Алексаха поднял голову и увидел перед собой язвительно ухмыляющееся лицо Василия Лузина.
— Пусти-и! — закричал Маковкин, дергая руку.
— Сперва ответь: цех для тебя что, шинок? Распивочно и навынос? Не смей в цеху водку лакать!
— Пусти, говорю! — заорал Алексаха, дернул изо всей мочи руку с зажатой в ней бутылкой…
И вдруг его пальцы распустились. Как во сне, послышался звон стекла…
Он стоял, качаясь, смутно,
— Уходи, — медленно и тяжко произнес Ланских, вдруг очутившийся возле него. — Уходи, здесь тебе не место! Нам таких не надо.
— Т… то есть… к… как это… — заикаясь, пробормотал Алексаха и хотел было шагнуть вперед, но рука Ланских, как щит, преградила ему путь.
— Но-но… — бессильно усмехнулся Алексаха и пытался было поднять кулак, но рука упала, как мертвая. — Погоди, ответишь…
— Отвечу, — спокойно повторил Ланских и, удостоверясь, что Алексаха действительно попятился к выходу, вернулся к своему мартену.
Утром Бочков проснулся от чьих-то воплей и рыданий. В кухне он увидел растрепанную, в слезах, Олимпиаду Маковкину.
— Что ты воешь-то? — неприветливо спросил ее Бочков. — Помер кто у тебя?
— Ой, хуже смерти… чисто светопреставление: Алексаху из цеха выгнали-и! — завопила Олимпиада.
— То есть как это «выгнали»? Путаешь ты что-то, голова садовая! — рассердился Бочков. — Как это может быть?
Но Маковкина со всеми подробностями рассказала, как вчера, «при всем народе», Ланских выгнал Алексаху из цеха.

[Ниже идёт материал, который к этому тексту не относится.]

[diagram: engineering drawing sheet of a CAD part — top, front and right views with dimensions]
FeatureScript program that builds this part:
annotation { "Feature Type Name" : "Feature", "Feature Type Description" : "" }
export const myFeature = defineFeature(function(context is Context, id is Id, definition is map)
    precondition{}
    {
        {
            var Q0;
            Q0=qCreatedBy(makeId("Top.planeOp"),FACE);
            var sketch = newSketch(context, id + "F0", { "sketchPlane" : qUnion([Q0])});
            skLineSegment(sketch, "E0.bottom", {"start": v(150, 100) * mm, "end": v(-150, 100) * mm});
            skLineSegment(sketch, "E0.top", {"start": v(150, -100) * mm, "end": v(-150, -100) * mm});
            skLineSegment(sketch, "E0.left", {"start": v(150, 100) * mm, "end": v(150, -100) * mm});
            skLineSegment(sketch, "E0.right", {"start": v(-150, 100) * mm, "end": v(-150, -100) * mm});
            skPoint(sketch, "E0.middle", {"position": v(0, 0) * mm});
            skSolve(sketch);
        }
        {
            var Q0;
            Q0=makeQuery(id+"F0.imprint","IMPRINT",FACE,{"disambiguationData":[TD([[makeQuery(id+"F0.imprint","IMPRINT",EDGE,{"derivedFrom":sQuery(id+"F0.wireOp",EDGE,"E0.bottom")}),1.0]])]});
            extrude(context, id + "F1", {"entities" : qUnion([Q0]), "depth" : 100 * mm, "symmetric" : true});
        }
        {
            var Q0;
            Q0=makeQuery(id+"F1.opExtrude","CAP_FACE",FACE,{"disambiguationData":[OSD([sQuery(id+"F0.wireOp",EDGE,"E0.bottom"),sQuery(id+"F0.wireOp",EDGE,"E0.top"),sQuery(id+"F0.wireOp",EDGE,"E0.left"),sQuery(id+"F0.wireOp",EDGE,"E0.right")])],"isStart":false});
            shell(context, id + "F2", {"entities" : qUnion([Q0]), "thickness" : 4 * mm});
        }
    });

— Заступитеся, люди добрые! — изливалась она, низко кланяясь. — Вот так и хожу по Лесогорску, заступу у людей вымаливаю…
Когда она ушла, Надежда хладнокровно сказала:
— Ей бы только покой всюду баламутить, ишь ты, из-за своего пьяницы всех беспокоит.
Это было верно, Олимпиада не возбуждала у Бочкова никакого сочувствия. Но чтобы рабочий выгнал рабочего из цеха — с этим Бочков помириться не хотел.
«И опять Сергей Ланских себя показал… Не шибко ли много власти берешь на себя, парень? Свои законы, что ли, учреждаешь? Что-то уж больно смел да удал, — виданное ли дело, своего брата рабочего с его места из цеха выгонять!.. И что за порядки пришли, право? Только успокоишься, утвердишься на чем-то, как опять другим тебя ошарашат, — просто передохнуть не дают…»
Эти мысли так мучили Бочкова, что в перерыв, улучив время, он опять побежал к Ланских.
Как и прошлый раз, Бочков застал Ланских за письменным столом. Широкая, сильная рука сталевара лежала на раскрытой книге, где он что-то подчеркивал синим карандашом.
«Ишь ты, выгнал человека, а сам сидит, занимается… философ премудрый!» — осуждающе подумал Бочков.
— Все читаешь, Сергей Николаич? — хмуро спросил он.
— Да, готовлюсь к теоретической конференции. — Ланских вдруг ласково улыбнулся и крепко встряхнул руку Бочкова. — Слыхал! Вчера ты отличную плавку дал, мне уж рассказывал Нечпорук. А сейчас у тебя что-то, вижу, опять срочное?